Last month, after an international firestorm opposing its proposed anti-homosexuality law known as the kill-the-gays bill, which would have imposed the death penalty for acts of “aggravated homosexuality,” the Ugandan Parliament approved a less severe version of the law, with the penalty for such conduct set at life in prison. “Aggravated homosexuality” includes sex with minors or disabled individuals, sex when one individual is HIV positive and repeated sex between consenting adults of the same gender.

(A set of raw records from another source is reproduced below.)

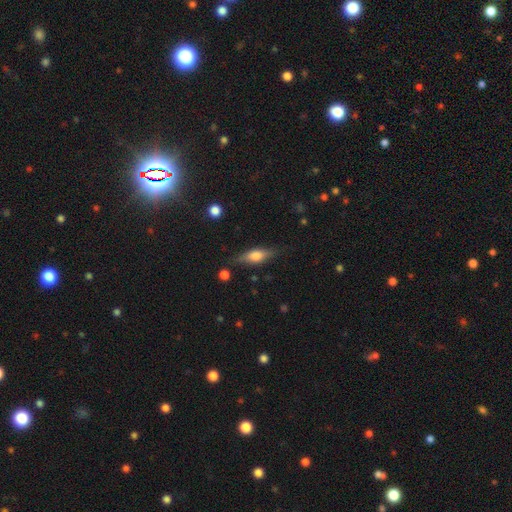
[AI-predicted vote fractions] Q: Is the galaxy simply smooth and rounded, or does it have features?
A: smooth — 53%.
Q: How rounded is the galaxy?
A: in between — 58%.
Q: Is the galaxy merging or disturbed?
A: none — 79%.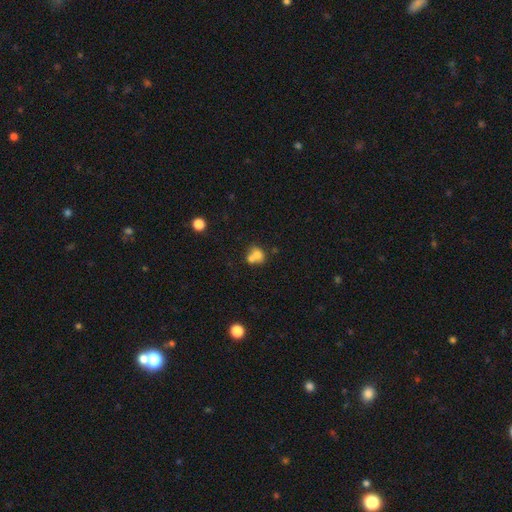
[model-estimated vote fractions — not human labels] smooth-or-featured: smooth: 71% | featured or disk: 17% | star or artifact: 11%
  how-rounded: round: 63% | in between: 36% | cigar-shaped: 1%
  merging: merger: 56% | none: 32% | minor disturbance: 8% | major disturbance: 4%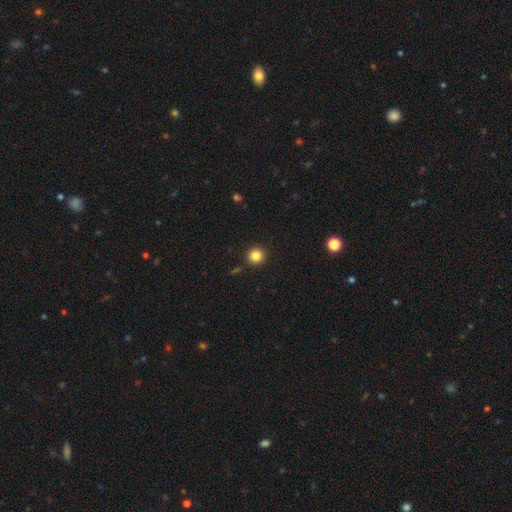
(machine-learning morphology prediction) type=smooth (84%); roundness=round (94%); merging=none (91%).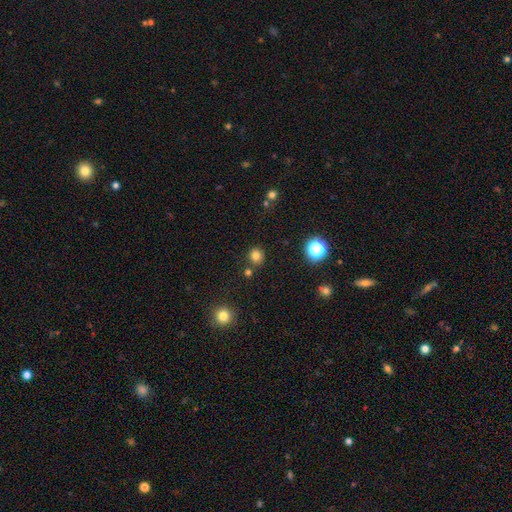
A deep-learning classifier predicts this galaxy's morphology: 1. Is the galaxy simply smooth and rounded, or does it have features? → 79% smooth, 16% star or artifact, 5% featured or disk.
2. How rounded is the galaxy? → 86% round, 13% in between, 1% cigar-shaped.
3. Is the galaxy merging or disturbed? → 83% none, 8% minor disturbance, 7% merger, 3% major disturbance.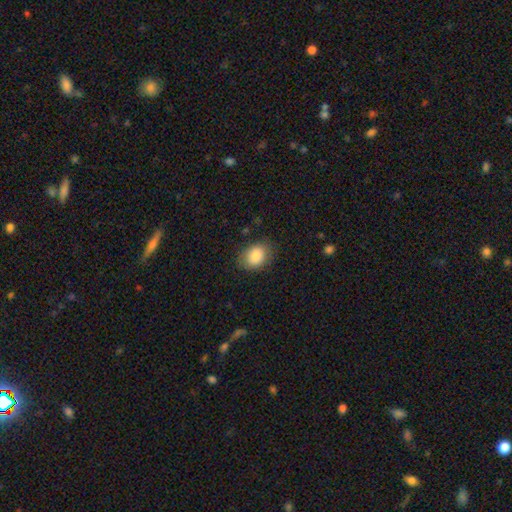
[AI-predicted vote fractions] smooth-or-featured: smooth: 86% | star or artifact: 7% | featured or disk: 7%
  how-rounded: in between: 70% | round: 29% | cigar-shaped: 1%
  merging: none: 80% | minor disturbance: 15% | major disturbance: 4% | merger: 1%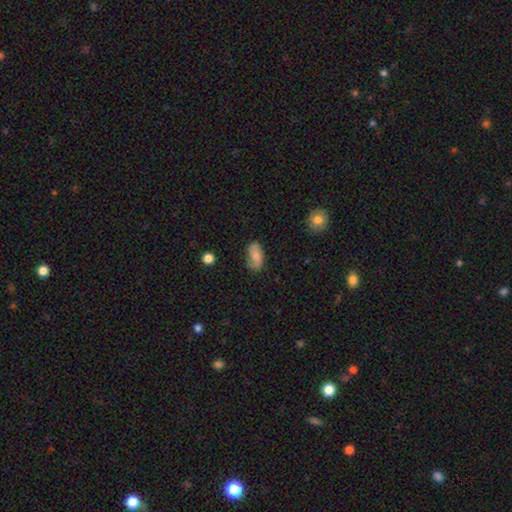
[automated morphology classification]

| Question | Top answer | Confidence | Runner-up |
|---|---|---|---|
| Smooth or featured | smooth | 61% | featured or disk (30%) |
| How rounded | in between | 91% | round (5%) |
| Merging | none | 68% | minor disturbance (24%) |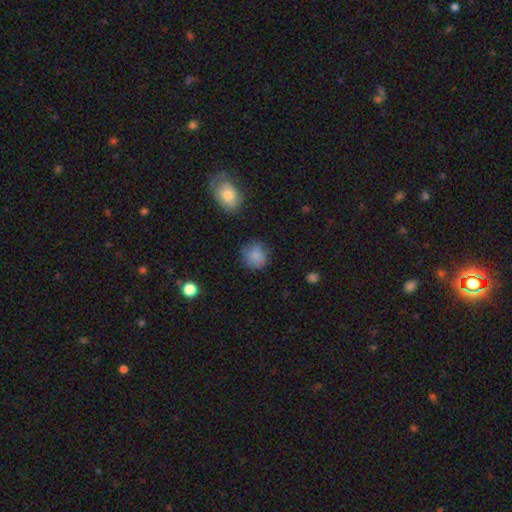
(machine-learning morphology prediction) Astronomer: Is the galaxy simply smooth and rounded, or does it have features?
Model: smooth — 84%.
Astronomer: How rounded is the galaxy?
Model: round — 85%.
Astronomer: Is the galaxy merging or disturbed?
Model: none — 75%.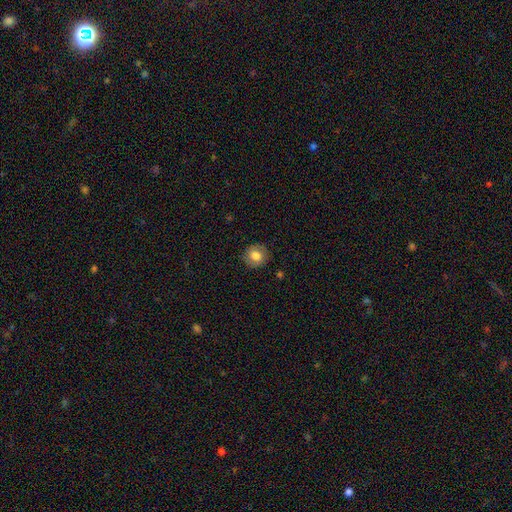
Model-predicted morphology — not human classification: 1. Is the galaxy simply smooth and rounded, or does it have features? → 79% smooth, 12% featured or disk, 9% star or artifact.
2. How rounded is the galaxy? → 88% round, 11% in between, 1% cigar-shaped.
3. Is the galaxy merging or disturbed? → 89% none, 8% minor disturbance, 2% major disturbance, 1% merger.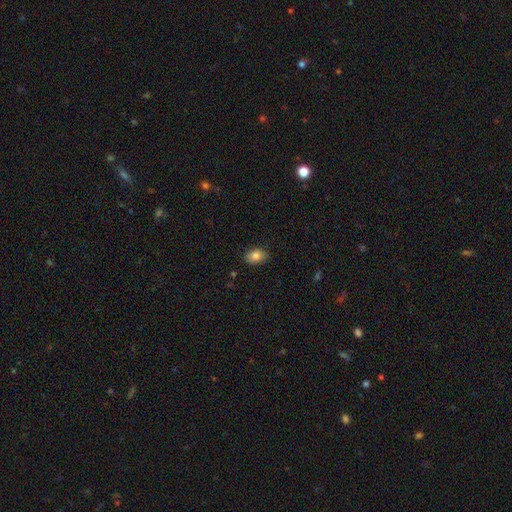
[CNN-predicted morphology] This is clearly a smooth galaxy (83%). How rounded: likely in between (80%). Merging: clearly none (85%).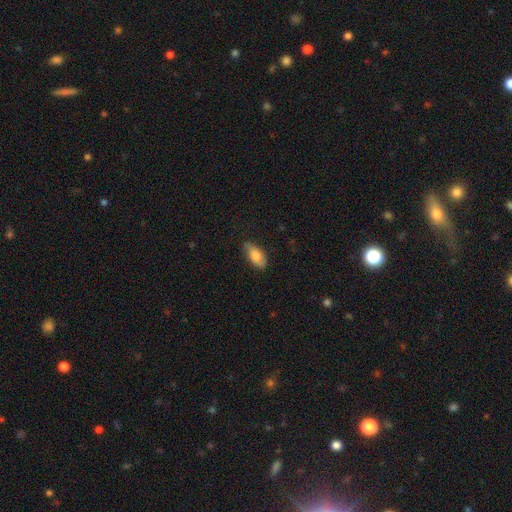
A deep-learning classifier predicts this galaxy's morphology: Smooth or featured? smooth (78%)
How rounded? in between (89%)
Merging? none (78%)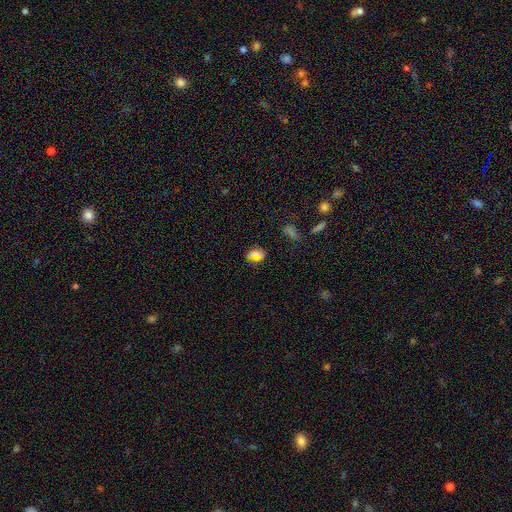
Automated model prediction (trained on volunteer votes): Smooth or featured: smooth — 57% (star or artifact — 31%)
How rounded: round — 49% (in between — 43%)
Merging: none — 81% (minor disturbance — 12%)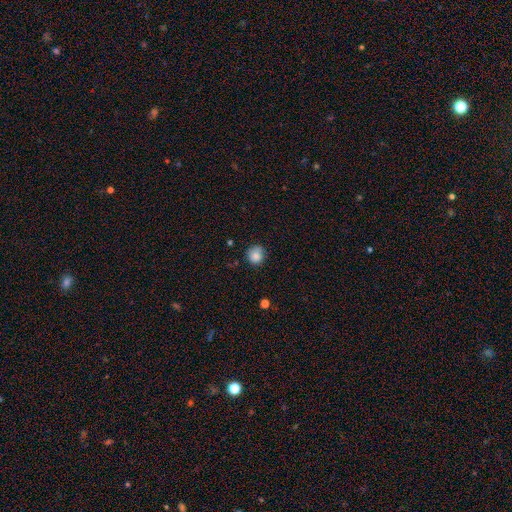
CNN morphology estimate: type=smooth (85%); roundness=round (87%); merging=none (74%).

The revised law, which awaits President Yuweri Museveni’s signature, also criminalizes those who fail to report homosexual conduct and imposes a seven-year prison term for those who perform same-sex marriages. The law reverberates in the U.S. both for the outrage it caused and its potential impact on a lawsuit currently before the federal district court in Springfield, Mass. The suit was filed in March 2012 by the New York–based Center for Constitutional Rights on behalf of Sexual Minorities Uganda (SMUG), a coalition of Ugandan lesbian, gay, bisexual, transgender and intersex (LGBTI) advocacy groups.
Ugandan lawmakers say the legislation is necessary to protect families from Western gays who attempt to recruit their children. That purported threat was aggressively promoted by American evangelicals. The anti-gay bill was introduced in 2009 only months after a conference in Uganda titled Seminar on Exposing the Homosexual Agenda.
Several prominent evangelical pastors, including Scott Lively, a minister and self-proclaimed expert on the gay movement from Springfield, spoke out vehemently against the dangers posed by gays. Lively’s how-to book “Redeeming the Rainbow” advises opponents of gay rights to counteract sympathy for gays by highlighting instances of rape and child recruitment. This strategy is now at work in Uganda.
In SMUG v. Lively, the plaintiffs allege that Lively was engaged in a persistent pattern of collaborating with Ugandan officials and leaders to foment repression by helping craft oppressive legislation like the anti-homosexuality bill and for inflaming societal hostility toward LGBTI individuals. Last August, by declining to dismiss the case against Lively, U.S. federal Judge Michael Ponsor provided additional support for LGBTI rights. Ponsor held that persecution on the basis of sexual orientation and gender identity is in violation of international norms and that it amounted to a crime against humanity.
Progress in enshrining LGBTI rights and protecting members of that community from violence has been uneven across the globe. Significant advances in gay rights in Western Europe and the Americas have been balanced by notable setbacks elsewhere. For example, in June, Russia passed an anti-gay law banning “propaganda” that equalizes straight and gay relationships and the distribution of gay-rights literature. In December the Indian Supreme Court issued a ruling recriminalizing homosexual acts. There are renewed efforts to pass retrograde legislation across Africa, though few are as extreme as Uganda’s death-penalty bill.